# [Collected data]
▬▬▬
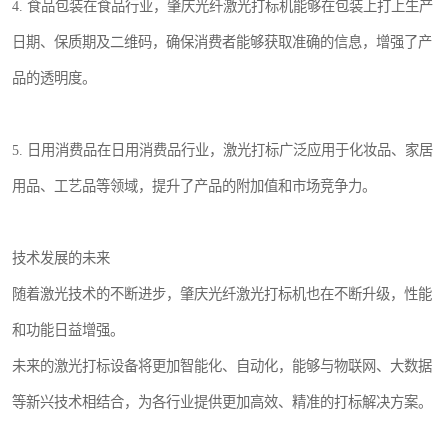
4. 食品包装在食品行业，肇庆光纤激光打标机能够在包装上打上生产
日期、保质期及二维码，确保消费者能够获取准确的信息，增强了产
品的透明度。
5. 日用消费品在日用消费品行业，激光打标广泛应用于化妆品、家居
用品、工艺品等领域，提升了产品的附加值和市场竞争力。
技术发展的未来
随着激光技术的不断进步，肇庆光纤激光打标机也在不断升级，性能
和功能日益增强。
未来的激光打标设备将更加智能化、自动化，能够与物联网、大数据
等新兴技术相结合，为各行业提供更加高效、精准的打标解决方案。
▬▬▬
# [INSTRUCTION]
Reproduce only those lines of the entries above that run from the line with "日期、保质期及二维码，确保消费者能够获取准确的信息，增强了产" to the final line.

# [SOLVED EXERCISE]
日期、保质期及二维码，确保消费者能够获取准确的信息，增强了产
品的透明度。
5. 日用消费品在日用消费品行业，激光打标广泛应用于化妆品、家居
用品、工艺品等领域，提升了产品的附加值和市场竞争力。
技术发展的未来
随着激光技术的不断进步，肇庆光纤激光打标机也在不断升级，性能
和功能日益增强。
未来的激光打标设备将更加智能化、自动化，能够与物联网、大数据
等新兴技术相结合，为各行业提供更加高效、精准的打标解决方案。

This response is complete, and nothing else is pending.